True Cancer Bodies is headed by Vicky Saynor, a mother of four who was diagnosed with a Grade 3 stage 1 Breast Cancer in November 2018. She found a lump high on her breast after learning how to examine herself on the Coppafeel website after hearing the story of a young woman passing away from breast cancer in her twenties because she wasn’t diagnosed early enough.
Shortly after surgery, just one month later, she started a blog on Instagram and Facebook to ‘show the true face of cancer’ and quickly amassed over 4,000 followers.

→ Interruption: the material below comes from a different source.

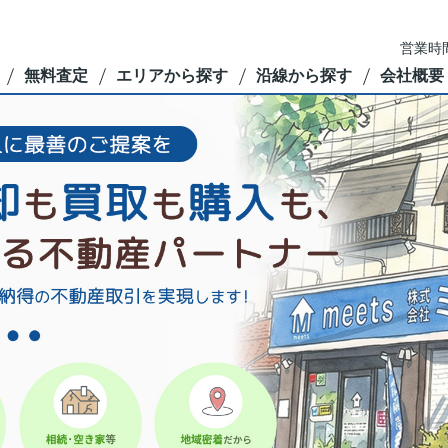
営業時間
無料査定
エリアから探す
沿線から探す
会社概要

But earlier this year, after seeing a breast cancer campaign that enlisted celebrities and models as spokespeople and used hashtags such as ‘two is better than one’, she launched True Cancer Bodies as a way of authentically representing those living with cancer.
She explained: ‘Although always well-meaning, the use of glossy celebrities and happy, smiling models in cancer campaigns, just did not reflect the reality of what we, the cancer patients, and our families have to endure.’
The photo series captures 38 ‘true cancer bodies’ from across the UK, aged between 26 and 57, representing 10 different cancers from breast to bowel, multiple myeloma to Ewing’s sarcoma and it offers a safe space for people to tell their stories, speak their mind and get much needed support.
The aim is to show the real face of cancer in a way that isn’t ‘happy, fluffly, pink’, and the campaign’s Instagram page alone had over 8,000 views in the first week.
True Cancer Bodies is now collaborating with cancer charities to help raise the awareness of specific cancers every month, and the community has quickly evolved and includes over 25 different cancers, with people ranging in age from just 6 years old up to 79 years old.
Vicky said: ‘The prognosis of so many cancer cases could be better if the population’s awareness was improved.
‘We strongly feel that the best way to do this is by showing what cancer really looks like – the bald heads, the scars, the mastectomies.
‘A picture of a 35-year-old women with a stoma bag is the real face of cancer, and is exactly what is needed to be shared to increase awareness of early detection techniques.’